Equine-related leases have been increasingly popular. In the horse industry, lease arrangements include horse leases, pasture leases, breeding stock leases, barn or facility leases, and others. Disputes sometimes do occur, however, generating time-consuming and expensive lawsuits.
Here are some common problems associated with equine leases and a few suggestions for avoiding them.
Basic Lease Terminology
Leases involve terms that are unfamiliar to many people. For example, the “lessor” in a lease is the one who owns the horse or property at issue and has the ability to temporarily transfer possession, custody, and use of it to another. The “lessee” is the one who receives the use and possession of the property and usually pays rent or gives something of value to the lessor in exchange. (By comparison, this blog has addressed “free leases,” which appear to be unique to the equine industry.)
Common Equine Lease Problems
Well-written contracts can help avoid or minimize problems with equine leases. Some equine lease problems are discussed below.
Problem: No Written Lease Contract
Lawsuits have focused on the sole question of whether an undocumented transaction was really an equine sale, gift, or lease. Several years ago, for example, someone leased a horse to a friend, with nothing in writing, but was forced to file suit later to recover the horse because the lessee insisted the horse was a gift and refused to return it.
Well-written contracts can help avoid these disputes if they clearly specify (at a minimum) that the arrangement is a lease, who owns the horse, and when the lessee must return the horse.
Problem: Nobody Knows How Long the Lease Lasts
Problems can occur when the lease fails to specify its duration. Lessors sometimes want to call off the lease and take back the horse, while the lessee expects continued use, such as through the remainder of a show season. These types of legal disputes can be complicated and costly, but they can be prevented if the lease agreement specifies, among other things, how long the lease lasts, when it can be terminated, how it can be terminated, and whether (and how) either party can end it sooner or to extend it for a longer period.
Problem: The Lessor Disapproves of the Lessee’s Use of the Horse
Sometimes, lessors want to limit what a lessee can do with the leased horse. The lease agreement can specify restrictions. For example, some lessors restrict the allowable height for jumping activities, whether showing or schooling, and some lessors forbid jumping. The lease can control where the horse must be stabled, and it can specify trainers who are permitted to ride, drive, handle, or work with the horse.

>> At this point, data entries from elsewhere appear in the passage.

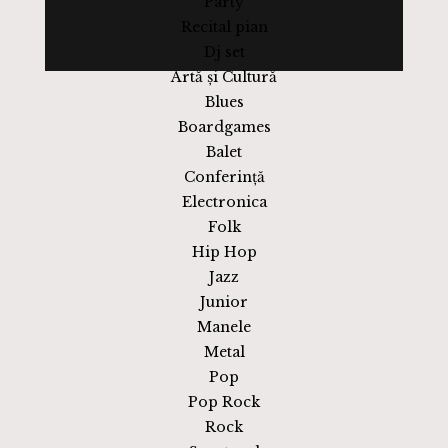
Party
Recital pian
Dj set
Artă și Cultură
Blues
Boardgames
Balet
Conferință
Electronica
Folk
Hip Hop
Jazz
Junior
Manele
Metal
Pop
Pop Rock
Rock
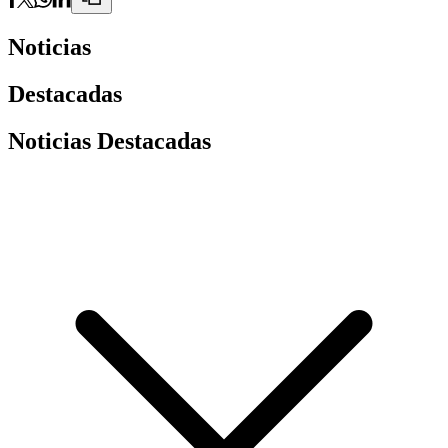
Noticias
Destacadas
Noticias Destacadas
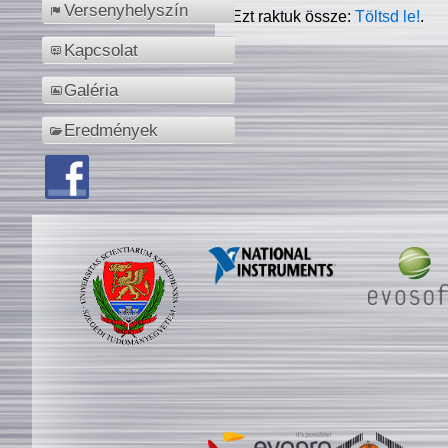
Versenyhelyszín
Ezt raktuk össze:
Töltsd le!
.
Kapcsolat
Galéria
Eredmények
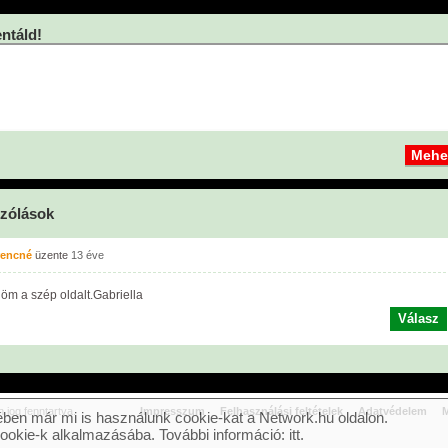
táld!
zólások
rencné
üzente
13 éve
öm a szép oldalt.Gabriella
Válasz
jog fenntartva.
Impresszum
Felhasználási feltételek
Adatvédelem
M
ben már mi is használunk cookie-kat a Network.hu oldalon.
cookie-k alkalmazásába. További információ:
itt
.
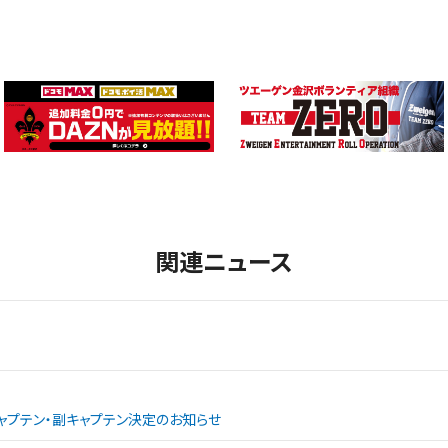
関連ニュース
ャプテン・副キャプテン決定のお知らせ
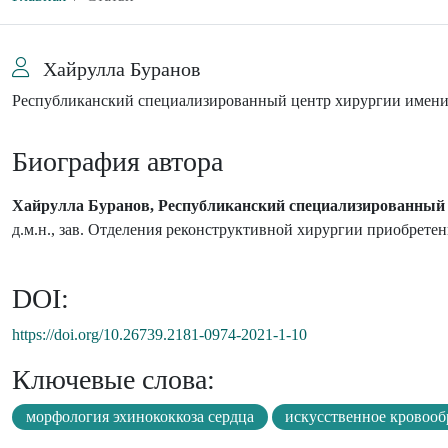
Хайрулла Буранов
Республиканский специализированный центр хирургии имени
Биография автора
Хайрулла Буранов, Республиканский специализированный 
д.м.н., зав. Отделения реконструктивной хирургии приобрете
DOI:
https://doi.org/10.26739.2181-0974-2021-1-10
Ключевые слова:
морфология эхинококкоза сердца
искусственное кровоо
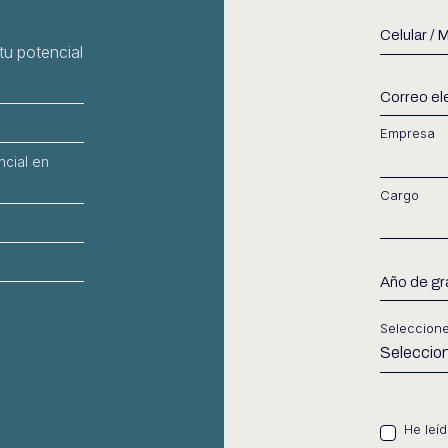
tu potencial
Empresa
ncial en
Cargo
Seleccion
He leí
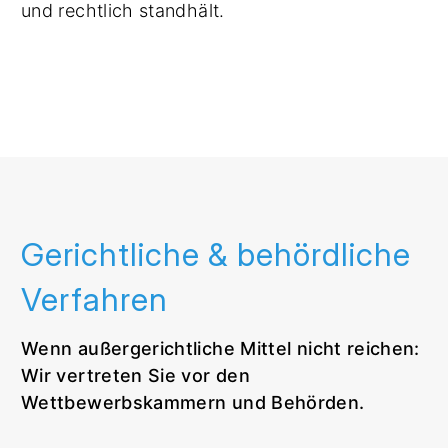
und rechtlich standhält.
Gerichtliche & behördliche
Verfahren
Wenn außergerichtliche Mittel nicht reichen:
Wir vertreten Sie vor den
Wettbewerbskammern und Behörden.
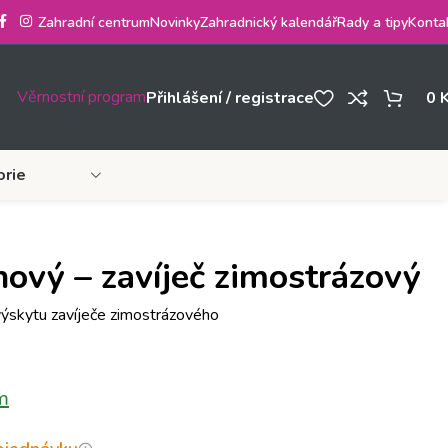
Zahradní centrum
Novinky
Zahradnický kalendář
Rady a tipy
Konta
Věrnostní program
Přihlášení / registrace
0
orie
ový – zavíječ zimostrázový
ýskytu zavíječe zimostrázového
m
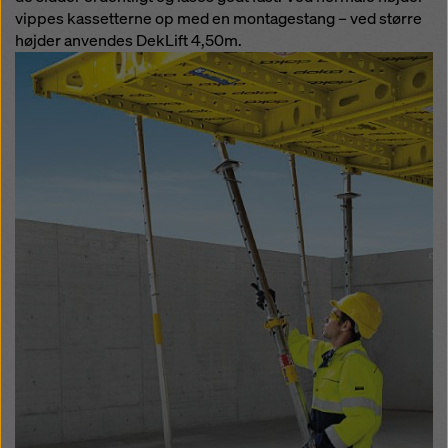
vippes kassetterne op med en montagestang – ved større
højder anvendes DekLift 4,50m.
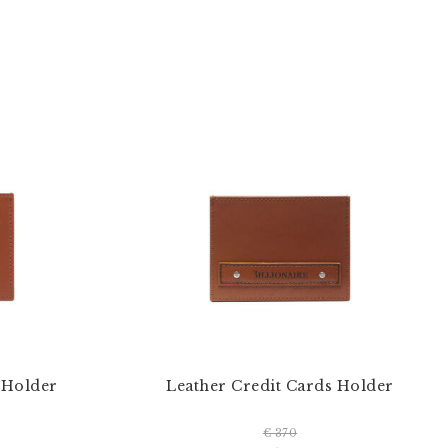
 Holder
Leather Credit Cards Holder
€ 370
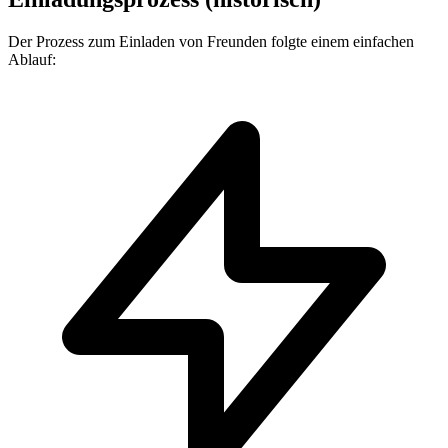
Der Prozess zum Einladen von Freunden folgte einem einfachen
Ablauf:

Problem: Someone is Hurt While the Lease was in Effect
Every horse owner dreads the thought of his or her horse hurting someone by, for example, kicking, biting, or throwing a rider or handler. These risks and potential liabilities never disappear merely because the owner has leased out his horse. The lessor is always at risk of being sued in a personal injury lawsuit.
The parties to an equine lease can plan ahead for these possibilities. For example, the lease agreement can include a release of liability (where allowed by law) that is designed to protect the lessor (and those affiliated with the lessor) against claims from the lessee, where allowed by law. Keep in mind that states differ in their requirements for releases, and a small number of states do not enforce them. A knowledgeable lawyer can draft or review your release provisions. In addition, because people who sign releases can and sometimes do file lawsuits, lessors can purchase a policy of liability insurance such as personal horse owner’s liability insurance.

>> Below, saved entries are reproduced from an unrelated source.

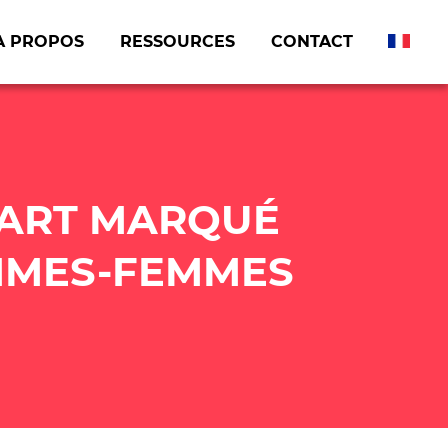
A PROPOS
RESSOURCES
CONTACT
ÉCART MARQUÉ
MMES-FEMMES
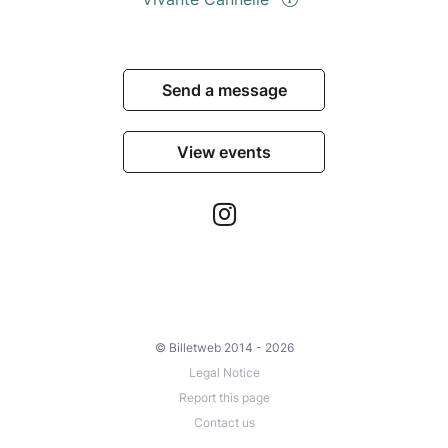
Send a message
View events
© Billetweb 2014 - 2026
Legal Notice
Report this page
Contact us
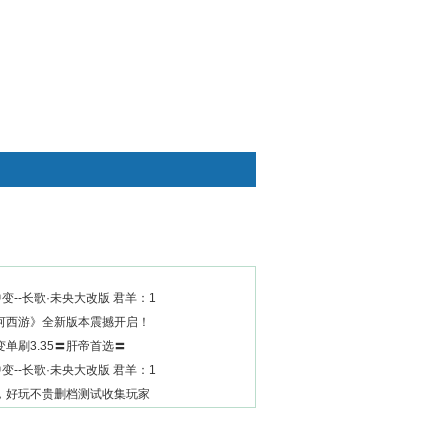
快捷通道
中变--长歌·未央大改版 君羊：1
河西游》全新版本震撼开启！
单刷3.35〓肝帝首选〓
中变--长歌·未央大改版 君羊：1
，好玩不贵删档测试收集玩家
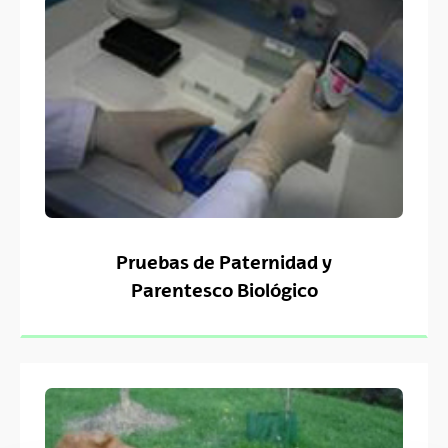
Pruebas de Paternidad y
Parentesco Biológico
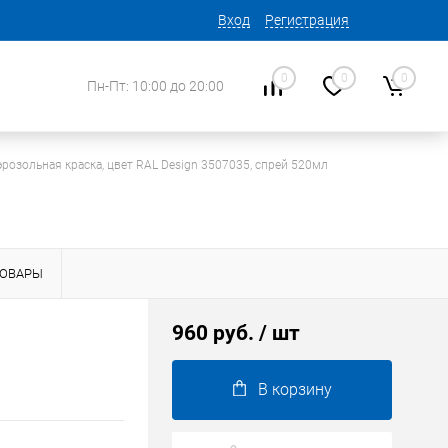
Вход
Регистрация
0
0
0
Пн-Пт: 10:00 до 20:00
эрозольная краска, цвет RAL Design 3507035, спрей 520мл
ТОВАРЫ
960 руб.
/ шт
В корзину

In a further attempt to protect themselves from liability, lessors can also consider requiring lessees to sign indemnification agreements. An indemnification clause can provide that if any claims or liabilities are brought against the lessor due to acts or omissions of the lessee (or of others affiliated with the lessee); the lessee will hold the lessor harmless and will pay the lessor’s legal fees and any liabilities or judgments. For lessors, indemnification clauses like this may seem desirable, but they can be especially complicated; consult with legal counsel before entering into these arrangements.

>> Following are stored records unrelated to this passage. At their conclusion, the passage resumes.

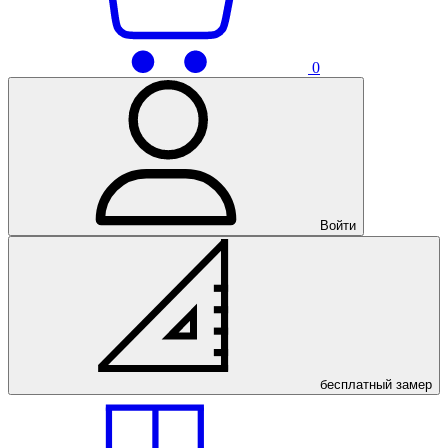
0
Войти
бесплатный
замер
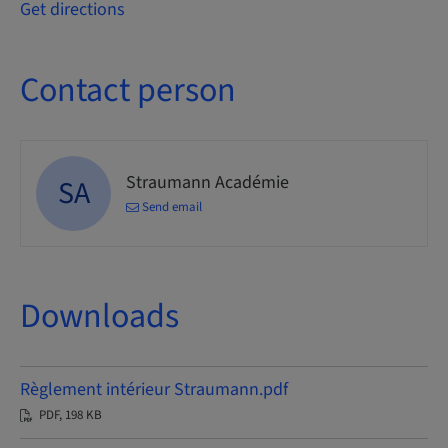
Get directions
Contact person
Straumann Académie
SA
Send email
Downloads
Règlement intérieur Straumann.pdf
PDF, 198 KB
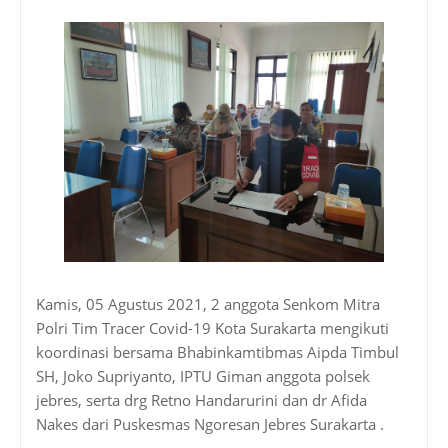
Kamis, 05 Agustus 2021, 2 anggota Senkom Mitra
Polri Tim Tracer Covid-19 Kota Surakarta mengikuti
koordinasi bersama Bhabinkamtibmas Aipda Timbul
SH, Joko Supriyanto, IPTU Giman anggota polsek
jebres, serta drg Retno Handarurini dan dr Afida
Nakes dari Puskesmas Ngoresan Jebres Surakarta .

Problem: The Leased Horse is Injured or Dies While the Lease is in Effect
What if the leased horse becomes seriously ill or lame while the lease is in effect? What if the animal requires expensive surgery, such as colic surgery? Illnesses and injuries are a foreseeable part of horse ownership, and problems can occur if the lessee fails or refuses to arrange for proper veterinary care or pay for veterinary expenses. Careful advance planning and attention to contract language can help avoid these problems. For example:
- The contract can require procurement of equine mortality insurance and possibly other insurance on the leased horse (such as major medical or loss of use insurance), and the contract can address how, or if any proceeds will be shared between the lessor and the lessee.
- The contract can require the lessee to pay veterinary expenses related to the horse. It can also specify how long those payment obligations continue if an injury or illness occurs during the lease term.
- Some lease contracts limit the lessee’s obligations to pay veterinary and farrier fees only if he or she (or others affiliated with the lessee) were negligent in causing the injury or illness during the lease term.
Careful planning and written contracts can help avoid many kinds of disputes involving equine leases. The legal expense to draft or negotiate a lease could save significantly more expense from a lawsuit.